We also must realize that God tells wives to submit to their own husbands "as unto the Lord'' (Ephesians 5:22). The phrase "as unto the Lord'' does not mean God wants the wife to put the man in the place of God or to view her husband as God; that would be idolatry. The Bible is clear that humans are not to worship other humans, that we are to worship no one but the true and living God (Acts 10:25-26, Acts 14:11-18). Instead, "as unto the Lord'' means the wife is subject to us as we are subject to the Lord. In other words, if a husband is telling his wife to do things that go against the Lord and the Scripture, the wife is not to do them, for her ultimate submission is to God not to a man.

This does not mean we are the heads of our home only in "spiritual matters,'' but it does mean that our leadership in all areas must be in line with Godly principles and done with an attitude that is Biblical. We are to lead our homes in a way that is loving, compassionate and strong, not in a way that is selfish and abusive. This should be reflected in the rules and standards we lay down and the manner in which we institute them.

Finally, being the head of the home includes protecting our family. Christ, of course, gave his life to save the church and we ought to be willing to give our all to save and protect those in our family. Just as we feel safe and secure in the arms of our Savior, our wives and children should have emotional, spiritual and physical security in the home we lead. As stated, this means protecting them not only physically but also spiritually. As we shall see in the next aspect of manhood (Priest of the home), we are to protect them from spiritual forces that could hinder their joy, peace, righteousness and relationship with Christ.

OUTLINE

I. The husband has been given the role of leader/head in the household

       A. This does not mean the husband is superior

             1) Defined roles are necessary for families, churches, etc. to function properly

       B. Our wives are equal partners with us

II. There is great responsibility in being "the head''

        A. Men are to love and treat their wives as Christ treated the church

             1) Christ's goal for the church is to help it become holy and reach its full potential in God

             2) Likewise, our household leadership should be done with the goal of helping our wives  and children be Godly and reach their potential in Christ 

             3) We should love our wives as we love ourselves

III. Our wives submit to us as we submit to The Lord

        A. We are not to be worshipped or viewed as God by our wives

        B. Our leadership must be in line with Biblical principles and values

IV. We are to protect our family

       A. Emotionally, spiritually and physically

POSSIBLE DISCUSSION QUESTION/TOPICS

I. Have we as men often misunderstood and/our abused the notion of men being the head of their homes and wives submitting to their husbands?

II. What can we learn from Christ's model of leadership?

       A. What are ways we can help our wives (and children) reach their full potential in Christ?
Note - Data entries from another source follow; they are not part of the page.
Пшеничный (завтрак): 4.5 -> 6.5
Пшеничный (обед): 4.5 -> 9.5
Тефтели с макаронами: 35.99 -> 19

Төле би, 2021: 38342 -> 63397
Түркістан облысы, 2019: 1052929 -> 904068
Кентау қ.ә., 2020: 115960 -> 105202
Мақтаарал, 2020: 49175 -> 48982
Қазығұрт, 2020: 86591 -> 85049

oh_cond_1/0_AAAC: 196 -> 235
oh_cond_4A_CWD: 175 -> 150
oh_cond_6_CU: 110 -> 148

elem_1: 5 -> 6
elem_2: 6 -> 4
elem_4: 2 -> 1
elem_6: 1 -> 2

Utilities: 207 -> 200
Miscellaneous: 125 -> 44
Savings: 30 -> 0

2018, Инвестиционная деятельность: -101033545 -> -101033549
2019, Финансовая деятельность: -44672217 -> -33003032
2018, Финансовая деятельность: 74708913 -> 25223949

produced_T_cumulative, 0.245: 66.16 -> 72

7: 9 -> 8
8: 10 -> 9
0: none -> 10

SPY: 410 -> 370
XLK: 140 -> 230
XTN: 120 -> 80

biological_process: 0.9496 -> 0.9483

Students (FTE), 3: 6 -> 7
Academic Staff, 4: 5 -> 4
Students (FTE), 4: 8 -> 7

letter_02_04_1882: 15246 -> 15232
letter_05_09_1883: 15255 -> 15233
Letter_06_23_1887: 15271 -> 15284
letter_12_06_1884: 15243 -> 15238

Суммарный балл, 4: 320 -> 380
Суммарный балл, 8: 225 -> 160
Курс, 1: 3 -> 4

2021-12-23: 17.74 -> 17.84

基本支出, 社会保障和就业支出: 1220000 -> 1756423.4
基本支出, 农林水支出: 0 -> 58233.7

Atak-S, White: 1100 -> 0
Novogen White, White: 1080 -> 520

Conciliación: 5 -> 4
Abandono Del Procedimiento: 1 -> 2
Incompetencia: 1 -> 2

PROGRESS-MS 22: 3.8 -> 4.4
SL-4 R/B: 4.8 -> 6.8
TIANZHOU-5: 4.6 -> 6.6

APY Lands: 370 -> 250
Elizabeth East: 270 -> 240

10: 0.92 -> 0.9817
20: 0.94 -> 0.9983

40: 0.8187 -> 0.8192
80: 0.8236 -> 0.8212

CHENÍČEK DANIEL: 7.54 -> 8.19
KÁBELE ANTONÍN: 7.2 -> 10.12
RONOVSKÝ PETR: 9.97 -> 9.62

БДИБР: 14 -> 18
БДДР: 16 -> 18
What things have worked/not worked for you?

       B. What household rules could/should we have to achieve these goals?

III. How can we lead if the wife refuses to let us lead?

IV. What models did we see in our own lives? Was our father the head, or was our mother the head? How did our father lead?

V. What are some practical ways in which we can lead our household?

VI. How can we create an environment in our home that makes our wives and children feel secure?